* **Exercise description**
Write out again the entries from the first line to the line that includes "is a micrograph", keeping both of those lines.
○ ○ ○ ○ ○
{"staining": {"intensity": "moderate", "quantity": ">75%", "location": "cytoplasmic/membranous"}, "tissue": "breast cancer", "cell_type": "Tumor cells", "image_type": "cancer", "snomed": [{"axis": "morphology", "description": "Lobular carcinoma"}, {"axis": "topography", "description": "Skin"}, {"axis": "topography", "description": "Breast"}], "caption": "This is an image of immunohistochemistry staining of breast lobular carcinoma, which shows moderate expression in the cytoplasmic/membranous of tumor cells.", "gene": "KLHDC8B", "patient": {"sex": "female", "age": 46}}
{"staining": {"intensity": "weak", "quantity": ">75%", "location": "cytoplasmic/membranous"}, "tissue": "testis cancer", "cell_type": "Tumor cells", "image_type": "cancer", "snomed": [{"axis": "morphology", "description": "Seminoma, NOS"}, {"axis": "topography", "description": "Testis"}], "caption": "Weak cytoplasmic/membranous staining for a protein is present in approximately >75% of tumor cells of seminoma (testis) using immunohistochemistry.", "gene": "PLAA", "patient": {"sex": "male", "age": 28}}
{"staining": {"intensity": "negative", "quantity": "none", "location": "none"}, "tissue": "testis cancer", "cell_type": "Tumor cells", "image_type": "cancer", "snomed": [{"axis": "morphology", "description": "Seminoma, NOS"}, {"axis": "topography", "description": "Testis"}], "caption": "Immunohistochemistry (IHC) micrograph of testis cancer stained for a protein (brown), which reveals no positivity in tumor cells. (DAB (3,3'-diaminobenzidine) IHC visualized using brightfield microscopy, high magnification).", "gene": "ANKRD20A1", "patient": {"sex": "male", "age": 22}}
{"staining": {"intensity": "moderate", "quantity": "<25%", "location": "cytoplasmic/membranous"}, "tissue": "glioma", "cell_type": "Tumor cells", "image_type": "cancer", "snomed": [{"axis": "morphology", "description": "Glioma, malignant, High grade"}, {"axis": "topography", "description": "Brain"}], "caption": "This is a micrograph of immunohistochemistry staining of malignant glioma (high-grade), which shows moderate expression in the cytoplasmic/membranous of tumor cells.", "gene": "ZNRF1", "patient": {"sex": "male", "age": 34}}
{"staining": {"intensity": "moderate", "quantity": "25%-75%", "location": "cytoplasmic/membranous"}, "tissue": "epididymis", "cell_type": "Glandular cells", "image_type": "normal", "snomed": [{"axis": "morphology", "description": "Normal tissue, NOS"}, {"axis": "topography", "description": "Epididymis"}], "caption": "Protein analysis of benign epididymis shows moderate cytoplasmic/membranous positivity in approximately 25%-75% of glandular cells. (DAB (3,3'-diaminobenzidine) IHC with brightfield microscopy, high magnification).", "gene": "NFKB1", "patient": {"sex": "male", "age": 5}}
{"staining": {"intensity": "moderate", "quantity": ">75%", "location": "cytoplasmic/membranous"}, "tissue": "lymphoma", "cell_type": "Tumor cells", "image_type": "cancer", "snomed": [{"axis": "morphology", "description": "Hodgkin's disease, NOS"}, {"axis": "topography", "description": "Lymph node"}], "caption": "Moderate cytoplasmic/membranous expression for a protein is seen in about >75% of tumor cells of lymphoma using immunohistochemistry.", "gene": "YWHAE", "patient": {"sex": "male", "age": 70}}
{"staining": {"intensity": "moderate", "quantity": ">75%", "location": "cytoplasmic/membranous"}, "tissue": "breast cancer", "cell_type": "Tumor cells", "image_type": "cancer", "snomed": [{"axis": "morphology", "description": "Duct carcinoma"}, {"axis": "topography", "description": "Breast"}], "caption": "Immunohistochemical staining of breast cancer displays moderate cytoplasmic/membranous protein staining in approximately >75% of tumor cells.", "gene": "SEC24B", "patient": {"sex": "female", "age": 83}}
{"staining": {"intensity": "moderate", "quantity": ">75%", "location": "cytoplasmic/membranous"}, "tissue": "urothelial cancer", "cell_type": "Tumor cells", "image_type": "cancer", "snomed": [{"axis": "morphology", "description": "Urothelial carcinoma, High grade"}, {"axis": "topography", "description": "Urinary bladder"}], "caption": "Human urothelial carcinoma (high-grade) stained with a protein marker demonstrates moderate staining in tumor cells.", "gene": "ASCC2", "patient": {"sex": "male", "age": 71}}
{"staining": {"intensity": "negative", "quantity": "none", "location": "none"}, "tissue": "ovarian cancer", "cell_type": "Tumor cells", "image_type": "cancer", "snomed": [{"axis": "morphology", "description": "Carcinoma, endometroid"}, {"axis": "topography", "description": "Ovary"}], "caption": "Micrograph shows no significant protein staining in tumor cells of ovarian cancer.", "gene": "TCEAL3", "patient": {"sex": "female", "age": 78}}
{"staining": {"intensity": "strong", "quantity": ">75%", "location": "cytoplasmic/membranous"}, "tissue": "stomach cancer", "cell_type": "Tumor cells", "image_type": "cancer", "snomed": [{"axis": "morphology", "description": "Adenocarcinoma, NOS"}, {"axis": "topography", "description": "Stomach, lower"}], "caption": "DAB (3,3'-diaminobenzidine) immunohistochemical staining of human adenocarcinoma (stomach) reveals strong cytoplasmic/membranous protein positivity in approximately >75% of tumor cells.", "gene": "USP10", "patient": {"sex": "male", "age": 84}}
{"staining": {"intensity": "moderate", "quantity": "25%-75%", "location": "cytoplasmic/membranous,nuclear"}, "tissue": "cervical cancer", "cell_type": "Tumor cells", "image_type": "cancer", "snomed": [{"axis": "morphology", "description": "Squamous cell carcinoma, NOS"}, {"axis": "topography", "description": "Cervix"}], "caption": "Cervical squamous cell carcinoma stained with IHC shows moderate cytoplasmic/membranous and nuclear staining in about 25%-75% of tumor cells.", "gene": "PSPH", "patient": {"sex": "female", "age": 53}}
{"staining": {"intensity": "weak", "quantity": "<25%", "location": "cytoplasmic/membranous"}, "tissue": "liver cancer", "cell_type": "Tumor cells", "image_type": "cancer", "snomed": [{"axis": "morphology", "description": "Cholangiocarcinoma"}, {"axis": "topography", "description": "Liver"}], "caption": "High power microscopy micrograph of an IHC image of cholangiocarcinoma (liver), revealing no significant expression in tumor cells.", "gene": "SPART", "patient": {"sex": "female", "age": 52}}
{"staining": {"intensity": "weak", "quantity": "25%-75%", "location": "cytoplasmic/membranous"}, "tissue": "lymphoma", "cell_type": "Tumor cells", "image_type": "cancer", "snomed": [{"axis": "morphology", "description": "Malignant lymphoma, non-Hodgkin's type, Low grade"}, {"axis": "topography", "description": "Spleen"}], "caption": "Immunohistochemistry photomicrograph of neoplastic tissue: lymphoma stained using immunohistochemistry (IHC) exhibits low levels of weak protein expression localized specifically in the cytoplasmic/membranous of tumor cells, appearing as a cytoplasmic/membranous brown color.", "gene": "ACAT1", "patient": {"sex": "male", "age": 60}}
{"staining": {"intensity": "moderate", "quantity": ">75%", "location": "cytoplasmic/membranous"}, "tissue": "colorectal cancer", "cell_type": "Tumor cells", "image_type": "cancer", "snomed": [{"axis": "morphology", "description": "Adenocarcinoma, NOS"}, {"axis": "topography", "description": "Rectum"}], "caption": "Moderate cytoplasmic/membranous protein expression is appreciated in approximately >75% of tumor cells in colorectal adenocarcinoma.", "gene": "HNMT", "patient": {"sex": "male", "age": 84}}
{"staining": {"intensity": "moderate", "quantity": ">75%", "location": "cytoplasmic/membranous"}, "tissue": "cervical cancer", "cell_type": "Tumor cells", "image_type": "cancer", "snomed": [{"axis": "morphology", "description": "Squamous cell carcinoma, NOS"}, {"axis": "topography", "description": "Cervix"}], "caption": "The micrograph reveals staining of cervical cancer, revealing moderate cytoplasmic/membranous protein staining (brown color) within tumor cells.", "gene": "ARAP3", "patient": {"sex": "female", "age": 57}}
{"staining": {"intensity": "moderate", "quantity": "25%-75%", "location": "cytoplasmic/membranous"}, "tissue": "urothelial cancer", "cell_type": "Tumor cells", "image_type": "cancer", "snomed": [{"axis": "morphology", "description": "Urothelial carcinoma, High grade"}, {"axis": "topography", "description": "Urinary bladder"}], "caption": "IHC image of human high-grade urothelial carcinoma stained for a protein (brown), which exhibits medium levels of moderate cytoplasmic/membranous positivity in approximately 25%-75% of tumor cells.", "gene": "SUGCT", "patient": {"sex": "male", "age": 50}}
○ ○ ○ ○ ○
* **Exercise answer**
{"staining": {"intensity": "moderate", "quantity": ">75%", "location": "cytoplasmic/membranous"}, "tissue": "breast cancer", "cell_type": "Tumor cells", "image_type": "cancer", "snomed": [{"axis": "morphology", "description": "Lobular carcinoma"}, {"axis": "topography", "description": "Skin"}, {"axis": "topography", "description": "Breast"}], "caption": "This is an image of immunohistochemistry staining of breast lobular carcinoma, which shows moderate expression in the cytoplasmic/membranous of tumor cells.", "gene": "KLHDC8B", "patient": {"sex": "female", "age": 46}}
{"staining": {"intensity": "weak", "quantity": ">75%", "location": "cytoplasmic/membranous"}, "tissue": "testis cancer", "cell_type": "Tumor cells", "image_type": "cancer", "snomed": [{"axis": "morphology", "description": "Seminoma, NOS"}, {"axis": "topography", "description": "Testis"}], "caption": "Weak cytoplasmic/membranous staining for a protein is present in approximately >75% of tumor cells of seminoma (testis) using immunohistochemistry.", "gene": "PLAA", "patient": {"sex": "male", "age": 28}}
{"staining": {"intensity": "negative", "quantity": "none", "location": "none"}, "tissue": "testis cancer", "cell_type": "Tumor cells", "image_type": "cancer", "snomed": [{"axis": "morphology", "description": "Seminoma, NOS"}, {"axis": "topography", "description": "Testis"}], "caption": "Immunohistochemistry (IHC) micrograph of testis cancer stained for a protein (brown), which reveals no positivity in tumor cells. (DAB (3,3'-diaminobenzidine) IHC visualized using brightfield microscopy, high magnification).", "gene": "ANKRD20A1", "patient": {"sex": "male", "age": 22}}
{"staining": {"intensity": "moderate", "quantity": "<25%", "location": "cytoplasmic/membranous"}, "tissue": "glioma", "cell_type": "Tumor cells", "image_type": "cancer", "snomed": [{"axis": "morphology", "description": "Glioma, malignant, High grade"}, {"axis": "topography", "description": "Brain"}], "caption": "This is a micrograph of immunohistochemistry staining of malignant glioma (high-grade), which shows moderate expression in the cytoplasmic/membranous of tumor cells.", "gene": "ZNRF1", "patient": {"sex": "male", "age": 34}}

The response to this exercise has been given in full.